Carrier-Induced Band-Gap Variation and Point Defects in Zn3N2 from First Principles

The zinc nitride Zn3N2 is composed of inexpensive and earth-abundant Zn and N elements and shows high electron mobility exceeding 100 cm(2) V-1 s(-1). Although various technological applications of Zn3N2 have been suggested so far, the synthesis of high-quality Zn3N2 samples, especially single crystals, is still challenging, and therefore its basic properties are not yet well understood. Indeed, the reported band gaps of as-grown Zn3N2 widely scatter from 0.85 to 3.2 eV. In this study, we investigate the large gap variation of Zn3N2 in terms of the Burstein-Moss (BM) effect and point-defect energetics using first-principles calculations.
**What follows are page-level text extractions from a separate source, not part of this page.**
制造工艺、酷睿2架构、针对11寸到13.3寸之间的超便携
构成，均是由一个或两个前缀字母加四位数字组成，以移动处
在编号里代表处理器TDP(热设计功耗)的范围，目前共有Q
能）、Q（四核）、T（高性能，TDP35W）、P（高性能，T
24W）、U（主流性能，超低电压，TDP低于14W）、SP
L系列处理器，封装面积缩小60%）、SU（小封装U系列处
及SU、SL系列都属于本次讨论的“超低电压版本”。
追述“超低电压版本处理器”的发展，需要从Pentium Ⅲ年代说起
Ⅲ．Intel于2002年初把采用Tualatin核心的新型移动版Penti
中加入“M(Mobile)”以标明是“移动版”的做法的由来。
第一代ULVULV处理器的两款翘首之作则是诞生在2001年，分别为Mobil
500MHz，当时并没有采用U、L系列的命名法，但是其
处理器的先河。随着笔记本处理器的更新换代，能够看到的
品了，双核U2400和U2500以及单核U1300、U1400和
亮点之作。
First, we discuss the relation between electron carrier concentration and optical gaps based on the electronic structure obtained using the Heyd-Scuseria-Ernzerhof hybrid functional. The calculated fundamental band gap is 0.84 eV in a direct-type band structure. Second, thermodynamic stability of Zn3N2 is assessed using the ideal-gas model in conjunction with the rigid-rotor model for gas phases and first-principles phonon calculations for solid phases. Third, carrier generation and compensation by native point defects and unintentionally introduced oxygen and hydrogen impurities are discussed. The results suggest that a significant BM shift occurs mainly due to oxygen substitutions on nitrogen sites and hydrogen interstitials. However, gaps larger than 2.0 eV would not be due to the BM shift because of the Fermi-level pinning caused by acceptorlike zinc vacancies and hydrogen-on-zinc impurities. Furthermore, we discuss details of peculiar defects such as a nitrogen-on-zinc antisite with azidelike atomic and electronic structures.